Hari ini (Selasa 7/8/12) saya, istri dan anak saya yang berusia 1,5 tahun melakukan perjalanan untuk mengisi waktu liburan. Setelah membeli baju di PGS (Pusat Grosir Solo), lantas kami bertiga memutuskan untuk beristirahat sejenak di Waduk Cengklik Boyolali.
Setibanya di Waduk Cengklik, kami bertiga duduk-duduk di bangku bawah pohon besar dekat pintu masuk sambil melihat genangan air. Waduk Cengklik tidak terlalu asing bagi saya pribadi, meskipun saya berdomisili di Boyolali Kota tapi saya bekerja di Kota Solo dan terkadang sesekali melewati kawasan ini.
Namun sangat mengecewakan ketika baru 5 menit saya duduk, seorang pemuda memakai topi di kepala meminta biaya untuk retribusi tempat. Tidak tanggung-tanggung Rp.9000,- sebagai uang retrebusinya.
Padahal pemuda itu sama sekali tidak membawa karcis ataupun surat keterangan bahwa dia adalah petugas resmi.

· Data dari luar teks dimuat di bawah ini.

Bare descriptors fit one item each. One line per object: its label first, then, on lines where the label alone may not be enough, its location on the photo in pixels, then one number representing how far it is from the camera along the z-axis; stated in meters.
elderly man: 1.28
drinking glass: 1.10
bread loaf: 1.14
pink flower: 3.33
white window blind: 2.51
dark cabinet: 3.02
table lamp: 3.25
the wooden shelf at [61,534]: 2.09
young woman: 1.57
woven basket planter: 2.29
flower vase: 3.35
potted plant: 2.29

Ya.. sudaah.. uang Rp.9000 saya berikan, sekaligus saya pastikan bahwa itu termasuk uang parkir kendaraan.
Yang membuat saya heran kenapa ada pungutan seperti itu? padahal saya tidak masuk di dalam kawasan Waduk Cengklik! Kalaupun itu adalah uang retribusi, kenapa tidak ada tanda terima/karcis/atau kertas yang membuat saya lebih percaya terhadap pungutan itu?

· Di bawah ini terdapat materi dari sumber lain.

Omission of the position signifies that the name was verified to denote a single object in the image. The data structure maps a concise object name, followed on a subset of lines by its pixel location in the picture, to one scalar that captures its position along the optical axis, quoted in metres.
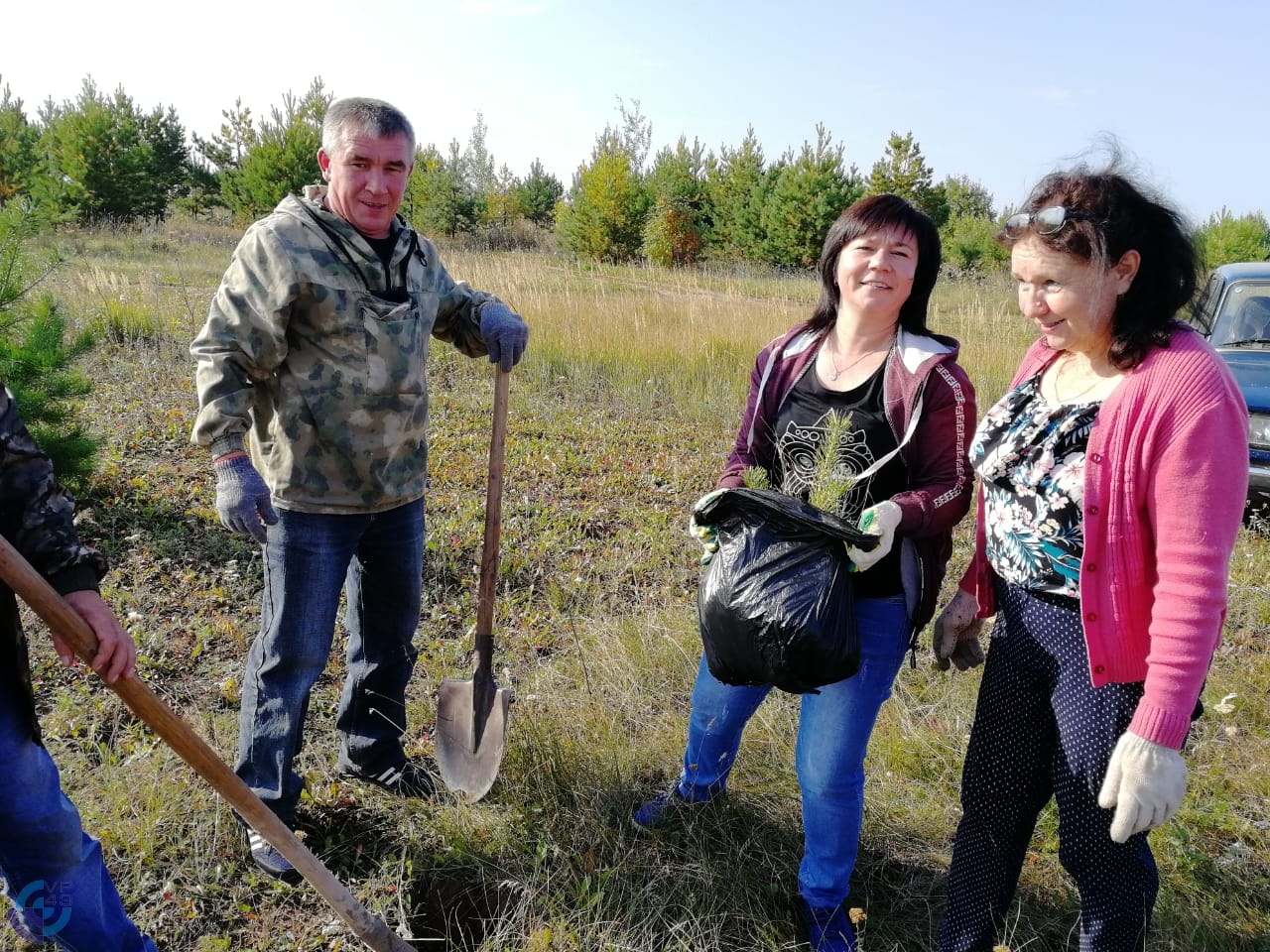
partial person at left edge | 1.48
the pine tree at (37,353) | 3.60
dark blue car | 4.72
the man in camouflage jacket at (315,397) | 1.97
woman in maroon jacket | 1.83
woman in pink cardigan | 1.38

Oke.. saya pikir memang itu adalah cara lain mereka untuk memanfaatkan para pengunjung. Namun 15 menit kemudian, ketika istri saya sedang menyuapi anak saya yang berusia 1,5 tahun tiba-tiba seorang bapak dengan tato di tangan, berkulit agak putih, berbadan besar menghampiri kami yang sedang duduk di bawah pohon.
Pria itu mengatakan bahwa saya harus memesan makanan, kalau tidak memesan makanan maka saya sekeluarga harus pergi dari bangku yang saya duduki ini, kecuali saya bersedia membayar uang sewa untuk kursi yang saya duduki.
Apalagi ini?????? (tanya saya dalam hati). Berhubung saya dan istri sedang berpuasa, maka kami memustuskan untuk tidak memesan makanan dan menanyakan berapa besar uang sewa kursi yang harus saya bayar.
Bapak itu menjawab: “Rp.20.000, untuk sewa kursinya!!!” Gilaaa..... sewa kursi reot aja Rp.20.000,-!!! (jawab saya dalam hati). Seperti inikah perilaku saudara saya yang ada di sekitar Waduk Cengklik???? Sudah tidak adakah rasa kebersamaan???
Saya hanya duduk sejenak menumpang untuk menyuapi anak, harus membayar Rp.20.000,- apakah sudah tidak ada lagi pribahasa “Tuno Satak Bati Sanak”...!!!
Lantas saya berpikir dalam hati, dari pada nanti ada pungutan liar lagi, lebih baik saya pergi meninggalkan tempat ini. Toh Waduk Cengklik dari dulu sampai sekarang hanya seperti itu saja, tidak ada perubahan. Hanya sebuah kubangan air tanpa ada hiasan yang bisa menyejukan mata.